Mpianzi’s death brought into sharp focus the lack of safety measures at adventure camps, which are not regulated.

EFF spokesperson Mbuyiseni Ndlozi and Gauteng Community Safety MEC Faith Mazibuko attended the funeral.

Ndlozi said the greatest tragedy that can befall a community was the loss of a child.

“When a child is lost, it is the greatest condemnation to the rest of us because it means that as a people, we are negligent. The greatest pain that eats a parent up under those conditions of such a loss, is precisely to try and blame themselves that perhaps I did not put in good care, that maybe I could’ve done better.

“So when a child is lost at the age of 13, it is a sign of a community that has been caught irresponsible and negligent.
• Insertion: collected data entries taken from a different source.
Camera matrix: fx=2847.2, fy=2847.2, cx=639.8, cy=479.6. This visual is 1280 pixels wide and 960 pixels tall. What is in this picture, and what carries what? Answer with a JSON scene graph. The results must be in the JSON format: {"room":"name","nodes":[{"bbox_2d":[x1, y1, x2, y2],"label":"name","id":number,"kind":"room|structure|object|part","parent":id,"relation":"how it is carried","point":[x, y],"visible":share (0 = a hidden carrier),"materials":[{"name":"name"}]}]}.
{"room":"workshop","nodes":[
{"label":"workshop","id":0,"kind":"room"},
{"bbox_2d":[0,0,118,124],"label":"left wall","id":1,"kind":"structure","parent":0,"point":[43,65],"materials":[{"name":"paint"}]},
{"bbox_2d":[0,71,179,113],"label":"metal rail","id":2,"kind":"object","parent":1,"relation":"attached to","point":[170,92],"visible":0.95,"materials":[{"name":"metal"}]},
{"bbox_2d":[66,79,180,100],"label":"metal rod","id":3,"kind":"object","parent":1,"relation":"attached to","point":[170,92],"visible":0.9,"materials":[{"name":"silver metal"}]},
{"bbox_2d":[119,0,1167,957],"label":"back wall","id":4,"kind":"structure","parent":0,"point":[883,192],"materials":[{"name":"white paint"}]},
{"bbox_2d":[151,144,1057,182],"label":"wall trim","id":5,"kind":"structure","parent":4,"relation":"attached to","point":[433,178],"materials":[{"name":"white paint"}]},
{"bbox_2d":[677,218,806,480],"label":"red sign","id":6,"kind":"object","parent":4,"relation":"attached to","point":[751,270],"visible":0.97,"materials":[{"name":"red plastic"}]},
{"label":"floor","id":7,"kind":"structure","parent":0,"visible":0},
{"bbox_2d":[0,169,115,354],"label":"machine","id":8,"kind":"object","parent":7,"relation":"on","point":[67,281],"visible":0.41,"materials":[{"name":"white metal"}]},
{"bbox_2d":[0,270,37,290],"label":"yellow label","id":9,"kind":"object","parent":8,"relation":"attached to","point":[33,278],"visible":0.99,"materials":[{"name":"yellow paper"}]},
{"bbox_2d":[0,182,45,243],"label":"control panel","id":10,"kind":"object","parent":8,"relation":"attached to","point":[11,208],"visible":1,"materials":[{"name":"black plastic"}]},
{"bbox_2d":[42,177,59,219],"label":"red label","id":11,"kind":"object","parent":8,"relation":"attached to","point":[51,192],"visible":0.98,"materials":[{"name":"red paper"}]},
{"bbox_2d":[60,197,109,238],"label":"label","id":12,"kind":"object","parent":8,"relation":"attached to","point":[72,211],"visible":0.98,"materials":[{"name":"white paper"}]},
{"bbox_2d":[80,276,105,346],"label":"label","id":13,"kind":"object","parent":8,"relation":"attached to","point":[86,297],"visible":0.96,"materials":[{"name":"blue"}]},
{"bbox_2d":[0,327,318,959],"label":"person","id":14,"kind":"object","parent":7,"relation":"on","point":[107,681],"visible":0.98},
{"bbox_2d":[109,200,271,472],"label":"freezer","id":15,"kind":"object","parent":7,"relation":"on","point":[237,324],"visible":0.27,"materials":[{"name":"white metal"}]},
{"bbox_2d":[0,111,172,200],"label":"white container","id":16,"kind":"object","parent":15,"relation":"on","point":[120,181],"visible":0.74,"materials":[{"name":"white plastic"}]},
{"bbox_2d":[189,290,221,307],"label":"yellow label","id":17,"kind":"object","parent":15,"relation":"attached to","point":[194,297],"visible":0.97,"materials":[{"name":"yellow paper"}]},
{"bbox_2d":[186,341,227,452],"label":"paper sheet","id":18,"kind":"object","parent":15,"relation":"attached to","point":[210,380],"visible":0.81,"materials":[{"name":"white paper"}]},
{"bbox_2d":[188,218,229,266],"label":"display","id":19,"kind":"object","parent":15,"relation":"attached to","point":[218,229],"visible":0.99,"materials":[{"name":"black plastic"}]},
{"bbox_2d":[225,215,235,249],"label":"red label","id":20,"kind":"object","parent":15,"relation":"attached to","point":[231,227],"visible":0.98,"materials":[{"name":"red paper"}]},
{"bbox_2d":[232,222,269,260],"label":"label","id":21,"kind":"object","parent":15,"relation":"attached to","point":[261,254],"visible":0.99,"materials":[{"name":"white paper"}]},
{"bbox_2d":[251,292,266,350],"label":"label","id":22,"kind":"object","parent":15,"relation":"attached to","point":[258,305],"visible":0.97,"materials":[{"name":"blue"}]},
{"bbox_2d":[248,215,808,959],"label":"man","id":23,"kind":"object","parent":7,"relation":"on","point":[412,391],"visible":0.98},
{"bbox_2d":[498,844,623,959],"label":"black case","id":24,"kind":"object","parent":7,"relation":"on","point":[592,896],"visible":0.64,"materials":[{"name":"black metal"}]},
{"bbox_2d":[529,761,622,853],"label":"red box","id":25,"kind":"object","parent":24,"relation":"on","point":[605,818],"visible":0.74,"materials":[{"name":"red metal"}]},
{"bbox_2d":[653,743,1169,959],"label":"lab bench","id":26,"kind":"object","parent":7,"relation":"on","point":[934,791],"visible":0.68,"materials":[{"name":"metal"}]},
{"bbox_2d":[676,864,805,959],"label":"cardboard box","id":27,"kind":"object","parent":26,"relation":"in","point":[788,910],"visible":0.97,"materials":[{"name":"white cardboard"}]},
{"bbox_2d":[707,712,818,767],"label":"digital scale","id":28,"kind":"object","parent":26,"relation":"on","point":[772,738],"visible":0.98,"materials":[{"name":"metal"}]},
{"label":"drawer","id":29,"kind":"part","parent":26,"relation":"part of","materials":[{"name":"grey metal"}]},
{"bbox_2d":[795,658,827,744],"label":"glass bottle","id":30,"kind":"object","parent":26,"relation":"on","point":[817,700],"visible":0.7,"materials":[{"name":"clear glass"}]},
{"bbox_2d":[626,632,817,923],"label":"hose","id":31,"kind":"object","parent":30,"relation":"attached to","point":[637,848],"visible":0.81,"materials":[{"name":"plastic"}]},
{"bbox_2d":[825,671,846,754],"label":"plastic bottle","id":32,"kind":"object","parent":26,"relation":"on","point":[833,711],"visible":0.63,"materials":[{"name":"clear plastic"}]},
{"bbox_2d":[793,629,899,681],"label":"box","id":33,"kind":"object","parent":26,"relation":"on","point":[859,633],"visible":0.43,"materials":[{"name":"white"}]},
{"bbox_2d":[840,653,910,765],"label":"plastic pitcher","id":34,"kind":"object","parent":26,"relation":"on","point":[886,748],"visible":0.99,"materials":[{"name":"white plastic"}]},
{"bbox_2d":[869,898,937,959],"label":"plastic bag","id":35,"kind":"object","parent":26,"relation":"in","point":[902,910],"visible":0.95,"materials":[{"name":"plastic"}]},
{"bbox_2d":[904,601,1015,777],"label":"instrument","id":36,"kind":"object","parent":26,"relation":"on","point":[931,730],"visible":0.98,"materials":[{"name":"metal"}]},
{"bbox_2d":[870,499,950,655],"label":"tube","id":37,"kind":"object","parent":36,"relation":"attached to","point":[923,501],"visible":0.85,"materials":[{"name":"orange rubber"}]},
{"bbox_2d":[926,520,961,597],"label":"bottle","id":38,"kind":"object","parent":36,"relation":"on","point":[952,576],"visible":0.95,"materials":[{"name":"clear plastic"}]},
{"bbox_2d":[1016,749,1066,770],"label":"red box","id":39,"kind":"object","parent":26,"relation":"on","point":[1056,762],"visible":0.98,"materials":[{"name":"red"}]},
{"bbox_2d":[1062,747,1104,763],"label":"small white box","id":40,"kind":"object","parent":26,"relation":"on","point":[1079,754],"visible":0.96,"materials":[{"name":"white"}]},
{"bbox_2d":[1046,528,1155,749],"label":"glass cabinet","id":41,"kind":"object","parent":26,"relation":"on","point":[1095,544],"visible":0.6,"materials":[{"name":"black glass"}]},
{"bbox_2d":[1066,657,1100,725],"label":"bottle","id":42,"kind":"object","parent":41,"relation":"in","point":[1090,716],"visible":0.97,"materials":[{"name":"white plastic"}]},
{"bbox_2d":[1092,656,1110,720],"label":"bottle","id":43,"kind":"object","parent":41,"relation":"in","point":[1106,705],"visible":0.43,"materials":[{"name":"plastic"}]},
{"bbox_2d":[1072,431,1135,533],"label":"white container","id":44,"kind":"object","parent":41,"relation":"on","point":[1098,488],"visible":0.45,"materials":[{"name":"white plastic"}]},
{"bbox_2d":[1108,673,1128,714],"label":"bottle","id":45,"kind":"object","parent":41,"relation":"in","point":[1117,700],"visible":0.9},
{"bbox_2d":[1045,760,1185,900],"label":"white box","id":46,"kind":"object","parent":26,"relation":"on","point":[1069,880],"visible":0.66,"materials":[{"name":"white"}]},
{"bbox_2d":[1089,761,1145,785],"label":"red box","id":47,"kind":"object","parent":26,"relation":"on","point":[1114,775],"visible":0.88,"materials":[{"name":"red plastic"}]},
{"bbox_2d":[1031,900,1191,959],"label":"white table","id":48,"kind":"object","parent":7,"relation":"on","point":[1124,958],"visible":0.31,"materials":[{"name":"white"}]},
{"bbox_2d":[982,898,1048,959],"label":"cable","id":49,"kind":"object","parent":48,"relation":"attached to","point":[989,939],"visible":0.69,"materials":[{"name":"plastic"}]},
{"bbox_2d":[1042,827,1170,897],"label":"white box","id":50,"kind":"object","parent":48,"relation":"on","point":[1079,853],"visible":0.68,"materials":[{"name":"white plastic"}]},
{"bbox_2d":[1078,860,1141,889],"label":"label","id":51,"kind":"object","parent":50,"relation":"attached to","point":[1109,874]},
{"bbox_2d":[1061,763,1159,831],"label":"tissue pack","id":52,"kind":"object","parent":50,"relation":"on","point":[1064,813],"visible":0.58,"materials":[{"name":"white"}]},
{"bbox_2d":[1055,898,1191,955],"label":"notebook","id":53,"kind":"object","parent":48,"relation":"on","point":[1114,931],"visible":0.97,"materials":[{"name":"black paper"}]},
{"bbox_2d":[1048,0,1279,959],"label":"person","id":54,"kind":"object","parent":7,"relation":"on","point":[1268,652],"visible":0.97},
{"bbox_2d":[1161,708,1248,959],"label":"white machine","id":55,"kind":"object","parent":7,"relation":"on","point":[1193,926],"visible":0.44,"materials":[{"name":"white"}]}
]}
This family cannot take the blame,” said Ndlozi.

Ndlozi criticised the issue of having private schools, he referred to Parktown Boys being a better school and yet “children die in the better schools”.

Mpianzi’s death has brought loud cries for justice, which were echoed by Enock’s brothers, who expressed anger and shock that he had died while in the care of school staff.

“Sending him to school was not a game we were playing with his life,” Yves Kadilo said in his tribute to his brother.

Mazibuko said that there was lack of accountability in the country. She said that Mpianzi’s story had caused a necessary storm in South Africa.

“We have to remember all the boys that are in boys’ school in which initiation cultures are abusive and negligent,” said Mazibuko.

She said that the Gauteng education department would review its policies governing pupils’ safety.

Last week, Gauteng Education MEC Panyaza Lesufi said teachers involved in the outing would be charged individually for negligence, based on the outcome of an investigation. All the district officials who handled the application of the school’s outing would be suspended because the trip was unauthorised.

Lesufi suspended the school’s principal, Malcolm Williams, last week.

He vowed that the family would receive a full report after the investigation into Mpianzi’s death, adding that the recommendations made in the report would be “implemented without fail”.

During the funeral service, the teenager’s family described him as a humble and obedient boy, who had many hopes and dreams.

“He was a remarkable child. Even in his death, he has left a mark,” said his father Guy Itamba.